Inutile dire che si tratterebbe di un fallo assolutamente inusuale e del tutto fuori dalle regole.
Anche perché "mordere" è proprio della specie animale, così come il ragionare dovrebbe essere dell'uomo - sostengono i maghi del sillogismo - per cui, se uno dovesse mordere, vorrebbe dire che quanto meno ha perso il ben dell'intelletto, la ragione.
In merito a questa poi, anch'essa nondimeno è foriera di numerosi equivoci, di norma, il primo dei quali è ritenere che il suo procedere unico sia universalizzabile, predicabile, di ogni singolo uomo (ideologia) allo stesso modo e generando le medesime conclusioni.
Il morso più celebre comunque, al di là di quello della tarantola e dei morsi della fame che oggi parrebbero di grande attualità, è il morso che il pugile Mike Tyson inflisse ad Alexander Holyfiled durante la disputa di un Mondiale (siamo a metà degli Ottanta), fino a staccargli l'orecchio;
mentre non pochi mordono le caviglie, nello sport; mordono il freno, nella vita; mordono con la satira e con la scrittura, con le vignette come quelle di Forattini, una volta; così come c'è oggi chi tra i miei dieci lettori, sostiene ch'io, in questa fase, morda appunto, "col dente avvelenato".

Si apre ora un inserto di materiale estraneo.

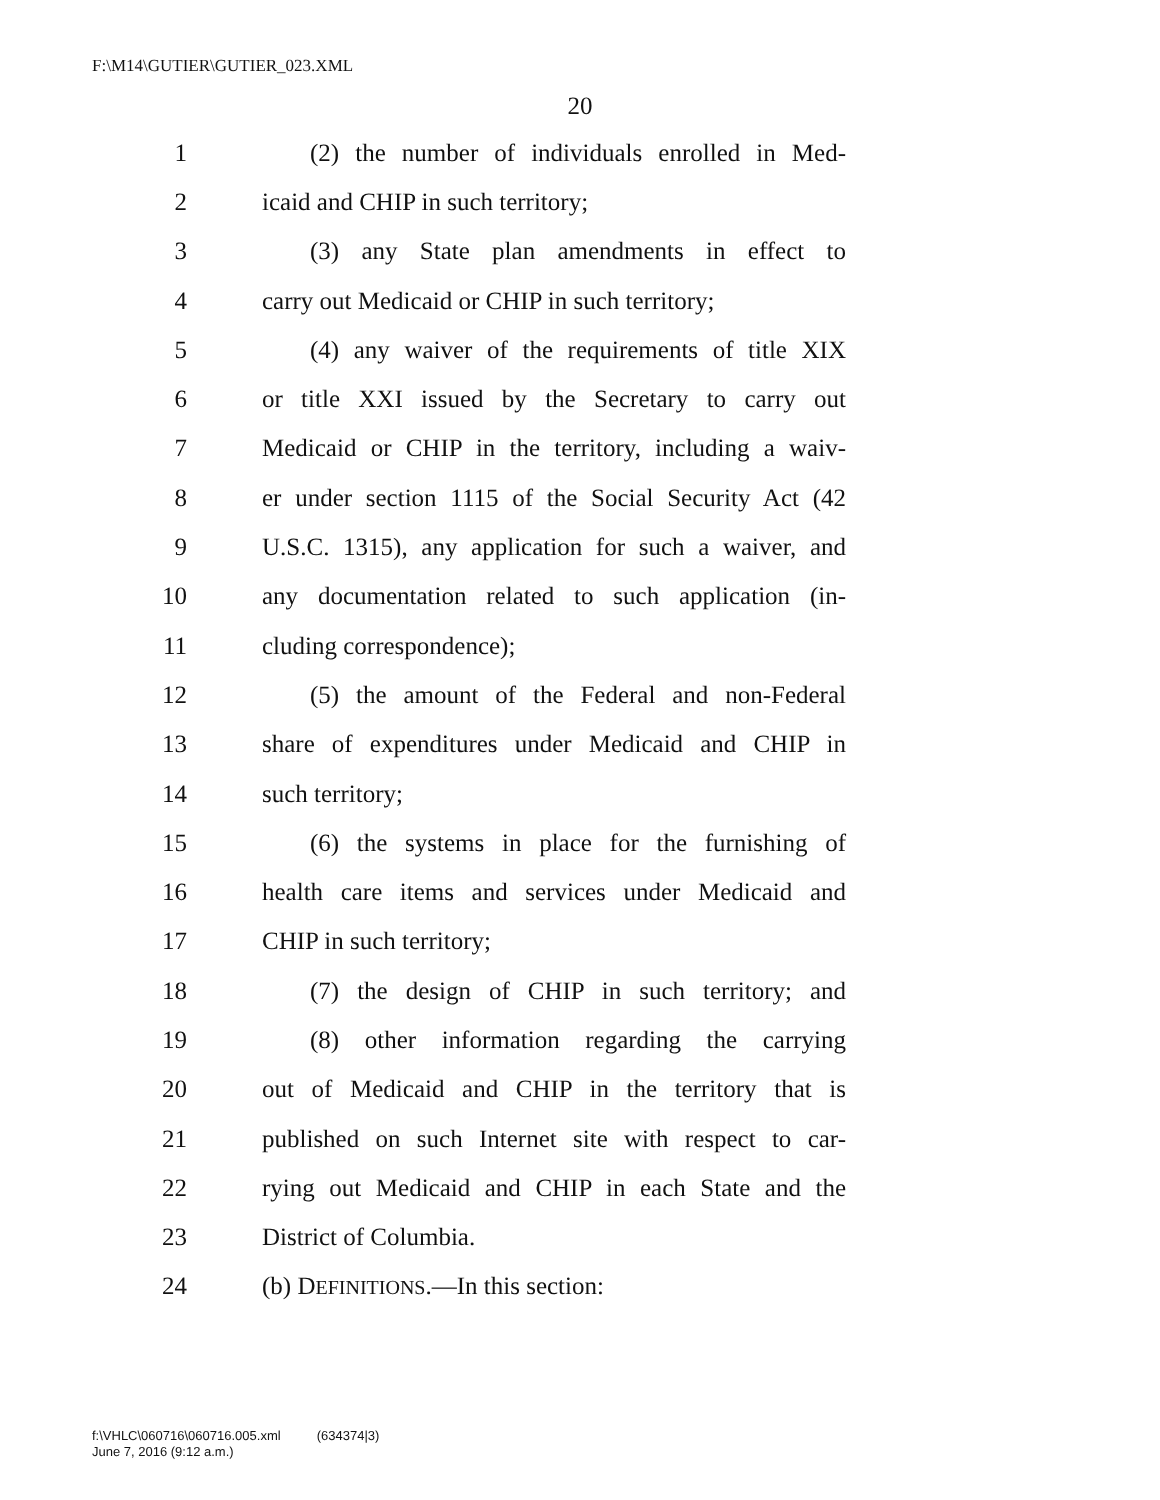F:\M14\GUTIER\GUTIER_023.XML
20
1 (2) the number of individuals enrolled in Med-
2 icaid and CHIP in such territory;
3 (3) any State plan amendments in effect to
4 carry out Medicaid or CHIP in such territory;
5 (4) any waiver of the requirements of title XIX
6 or title XXI issued by the Secretary to carry out
7 Medicaid or CHIP in the territory, including a waiv-
8 er under section 1115 of the Social Security Act (42
9 U.S.C. 1315), any application for such a waiver, and
10 any documentation related to such application (in-
11 cluding correspondence);
12 (5) the amount of the Federal and non-Federal
13 share of expenditures under Medicaid and CHIP in
14 such territory;
15 (6) the systems in place for the furnishing of
16 health care items and services under Medicaid and
17 CHIP in such territory;
18 (7) the design of CHIP in such territory; and
19 (8) other information regarding the carrying
20 out of Medicaid and CHIP in the territory that is
21 published on such Internet site with respect to car-
22 rying out Medicaid and CHIP in each State and the
23 District of Columbia.
24 (b) DEFINITIONS.—In this section:
f:\VHLC\060716\060716.005.xml (634374|3)
June 7, 2016 (9:12 a.m.)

Non so dolermene invero, dal momento che mordono tutti coloro che provano a rivelare verità scomode, aspetti sottaciuti: lo fanno romanzieri e giornalisti; politici veri e liberi pensatori; gli oppositori del regime; chi difende i diritti di chi non ne ha; preti scomodi e una volta i sindacalisti; registi e uomini liberi.

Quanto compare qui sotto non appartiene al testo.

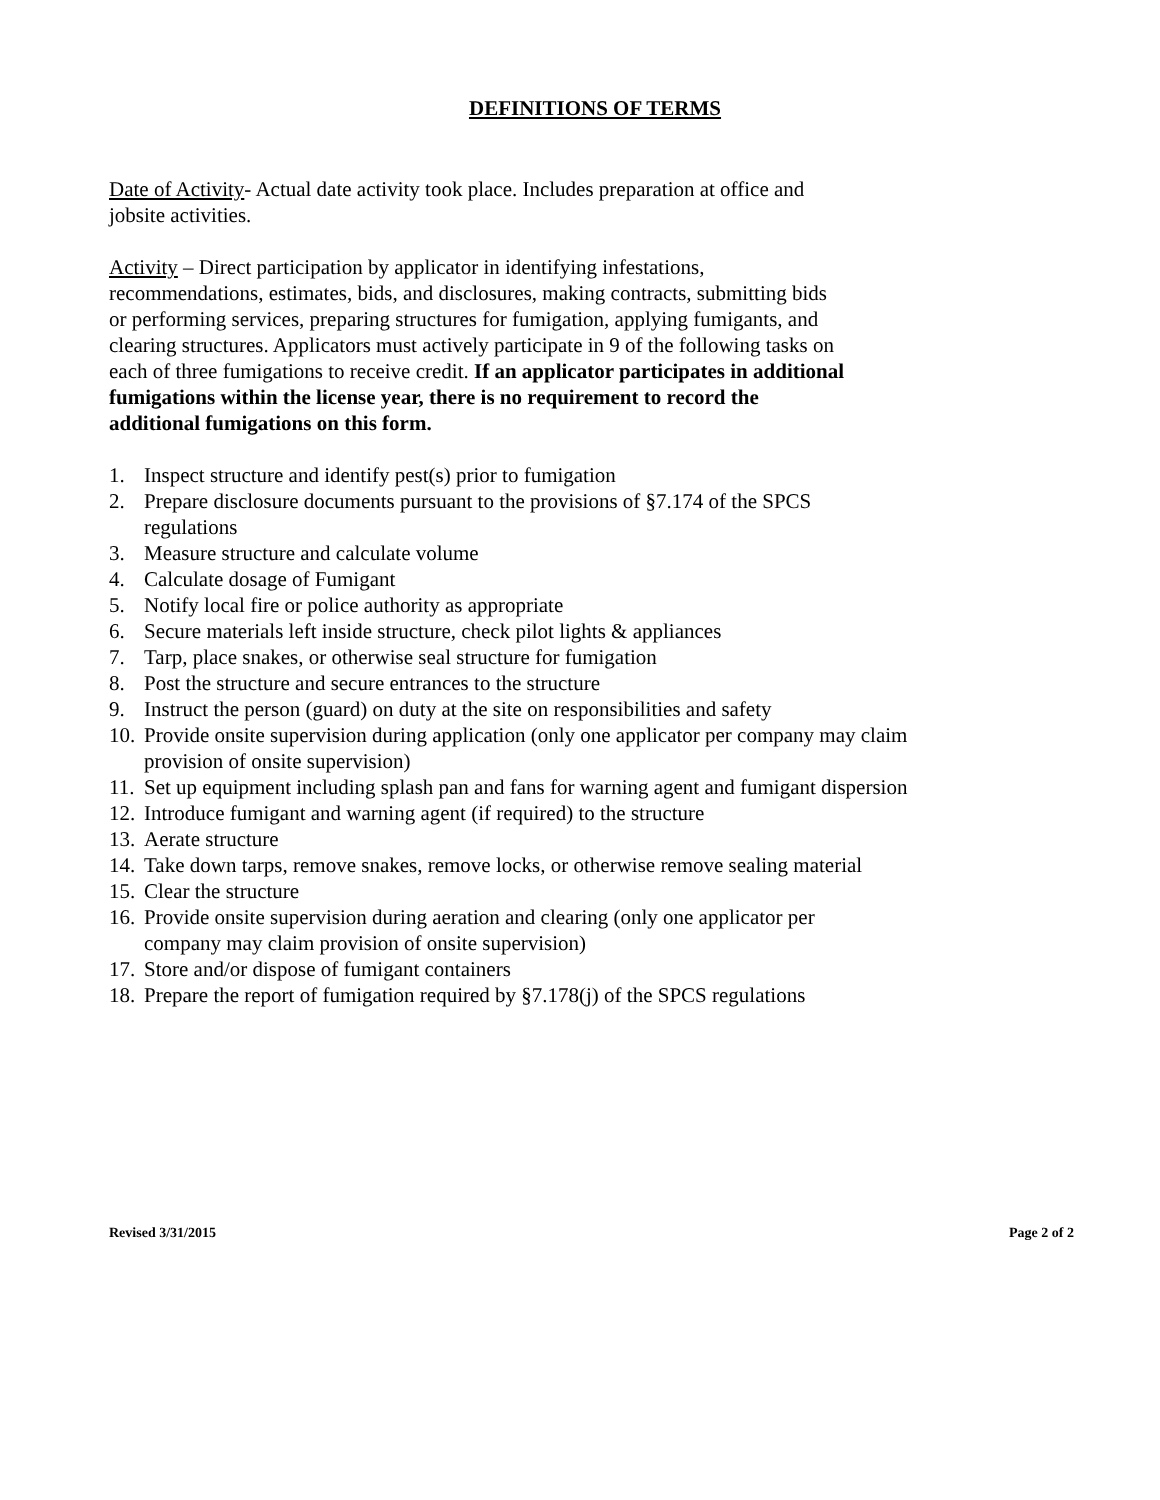DEFINITIONS OF TERMS
Date of Activity- Actual date activity took place. Includes preparation at office and jobsite activities.
Activity – Direct participation by applicator in identifying infestations, recommendations, estimates, bids, and disclosures, making contracts, submitting bids or performing services, preparing structures for fumigation, applying fumigants, and clearing structures. Applicators must actively participate in 9 of the following tasks on each of three fumigations to receive credit. If an applicator participates in additional fumigations within the license year, there is no requirement to record the additional fumigations on this form.
1. Inspect structure and identify pest(s) prior to fumigation
2. Prepare disclosure documents pursuant to the provisions of §7.174 of the SPCS regulations
3. Measure structure and calculate volume
4. Calculate dosage of Fumigant
5. Notify local fire or police authority as appropriate
6. Secure materials left inside structure, check pilot lights & appliances
7. Tarp, place snakes, or otherwise seal structure for fumigation
8. Post the structure and secure entrances to the structure
9. Instruct the person (guard) on duty at the site on responsibilities and safety
10. Provide onsite supervision during application (only one applicator per company may claim provision of onsite supervision)
11. Set up equipment including splash pan and fans for warning agent and fumigant dispersion
12. Introduce fumigant and warning agent (if required) to the structure
13. Aerate structure
14. Take down tarps, remove snakes, remove locks, or otherwise remove sealing material
15. Clear the structure
16. Provide onsite supervision during aeration and clearing (only one applicator per company may claim provision of onsite supervision)
17. Store and/or dispose of fumigant containers
18. Prepare the report of fumigation required by §7.178(j) of the SPCS regulations
Revised 3/31/2015 Page 2 of 2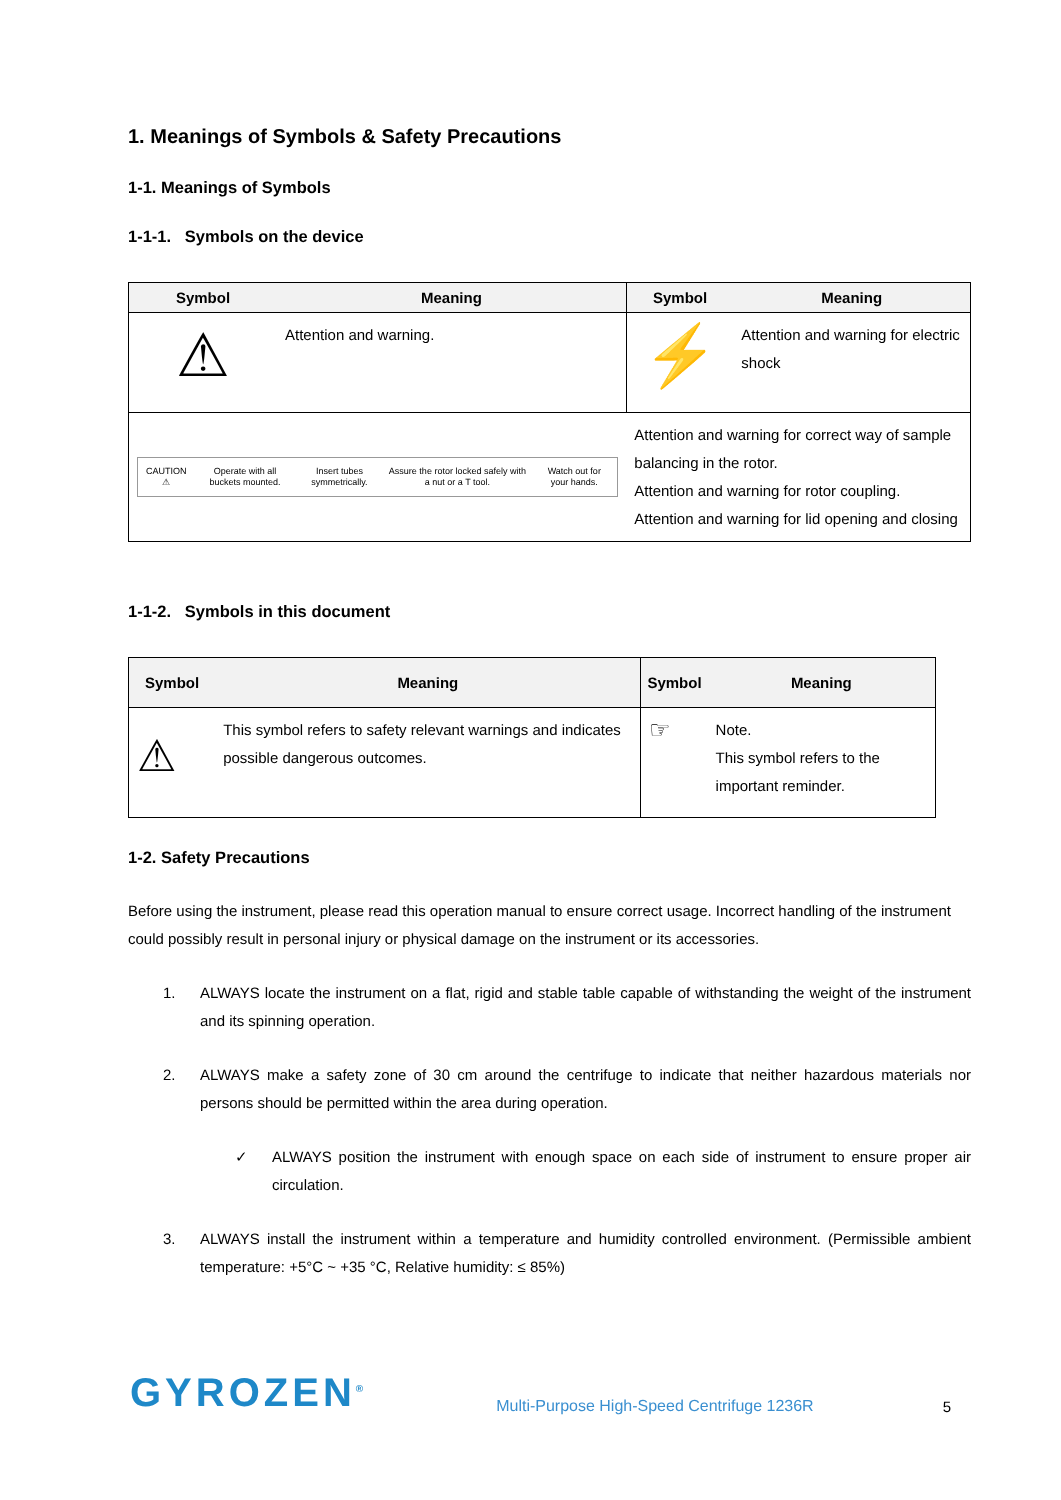1. Meanings of Symbols & Safety Precautions
1-1. Meanings of Symbols
1-1-1. Symbols on the device
| Symbol | Meaning | Symbol | Meaning |
| --- | --- | --- | --- |
| ⚠ | Attention and warning. | ⚡ | Attention and warning for electric shock |
| CAUTION ⚠ Operate with all buckets mounted. Insert tubes symmetrically. Assure the rotor locked safely with a nut or a T tool. Watch out for your hands. | | Attention and warning for correct way of sample balancing in the rotor. Attention and warning for rotor coupling. Attention and warning for lid opening and closing | |
1-1-2. Symbols in this document
| Symbol | Meaning | Symbol | Meaning |
| --- | --- | --- | --- |
| ⚠ | This symbol refers to safety relevant warnings and indicates possible dangerous outcomes. | ☞ | Note. This symbol refers to the important reminder. |
1-2. Safety Precautions
Before using the instrument, please read this operation manual to ensure correct usage. Incorrect handling of the instrument could possibly result in personal injury or physical damage on the instrument or its accessories.
1. ALWAYS locate the instrument on a flat, rigid and stable table capable of withstanding the weight of the instrument and its spinning operation.
2. ALWAYS make a safety zone of 30 cm around the centrifuge to indicate that neither hazardous materials nor persons should be permitted within the area during operation.
✓ ALWAYS position the instrument with enough space on each side of instrument to ensure proper air circulation.
3. ALWAYS install the instrument within a temperature and humidity controlled environment. (Permissible ambient temperature: +5°C ~ +35 °C, Relative humidity: ≤ 85%)
GYROZEN<sup>®</sup> Multi-Purpose High-Speed Centrifuge 1236R 5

Mordere - se non è solo un atto automatico e compulsivo tra mandibola e mascella, pura attività involontaria della muscolatura maxillofacciale - è insomma un bel fare; un operare per il bene: mordevano profeti e poeti e anche Gesù Cristo - più di tutti - per non dire infine di Paolo e Pietro, di Giacomo e di molti santi, tra i quali ovviamente io non ho alcun posto, se non per isbaglio.
Quelli che mordono (non solo per stracciarsi le vesti) in generale lasciano il segno e mi piacciono. Magari un po' meno i Savonarola d'antan e quelli che annunciano l'imminente fine del mondo: il mondo è da un pezzo che è sull'orlo del baratro. Perché scomporsi, dunque? Meglio mordere!
Non è neanche vero - concludo - che chi morde è incapace di commozione e di empatia. Spesso lo fanno proprio per questo, costoro; perché sentono, con forza.
Mi preoccupa di più la lingua morbida e lasciva, le gengive senza denti del "povero diavolo" di turno che al Cristo che morde dice: "ma perché t'affanni? Basterebbe che tu mi leccassi il deretano per poter conquistare il mondo, la notorietà, il denaro".
La Chiesa oggi è a questo Vangelo di Matteo che fa riferimento: bisogna trovare il coraggio di provare a mordicchiare un po' per annunciarlo.
Non come il sottoscritto, certo, che morde spesso l'aria, appunto; visto che in giro non ce n'è più tanta di trippa per gatti.